The name Emma means 'whole, complete, universal.' That was the one thing she never felt she was. She always thought there was a missing piece in her, one nothing could really fill. No person, no words, no emotions. It was utterly and entirely just this black hole inside, she said. And I got to thinking that maybe the black hole was the one that finally tore her apart in the end, from the inside out, which I have come to consider to be the worst way to go: to have something that is literally made of you become the thing that kills you.

Emma liked her blond hair short, and once coaxed me into cutting it for her. It was a terrible mess, but she loved it, like she did most things. She had cut my hair two times and she was just as talented as I am at doing so.

She once dyed her hair red. It was on impulse and she thought she looked awful, but she didn't regret it at all. She went nuts trying to get it off her hair for the next five weeks or so. 

Emma had the tiniest hands I'd ever seen with my own eyes. No one I knew had hands that could compare to the size of her palm. I could hold both her hands in only one of mine. Emma loved reading. No book was ever bad for her; she liked all of them. She thought that meant she wasn't such a good reader because she couldn't make judgments about what makes a book good or bad, but I think it only meant she could always see the silver lining of every bad situation. She could turn a horrid book into a masterpiece inside her head.
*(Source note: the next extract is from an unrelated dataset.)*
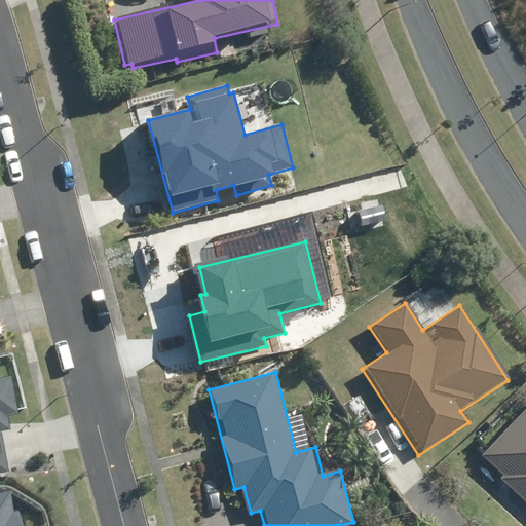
[(9,378),(0,379),(0,472),(7,471),(1,429),(5,428),(2,414),(15,412),(9,378)]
Emma's mind was a chaotic one. No, chaos doesn't even begin to describe it. Her mind was never at rest, even when she was asleep. Thoughts were always swirling about in her head, unstoppable. There were times when she'd call me in the middle of the night and tell me about all these fantastic, unthinkable things that no one could ever conjure. Sometimes she'd talk nonsense and I'd drive over to make sure she wasn't doing anything stupid.

Sometimes I wondered how she became the person that she was. An oxymoron. Fearful and valiant, reserved and rambunctious, wary and impulsive. One moment a calm mountain air and the next a rising tide. It was never boring with her, even when it should've been. She's the kind of chaos I would readily submerge myself in again and again, even knowing that one day I might not be able to surface.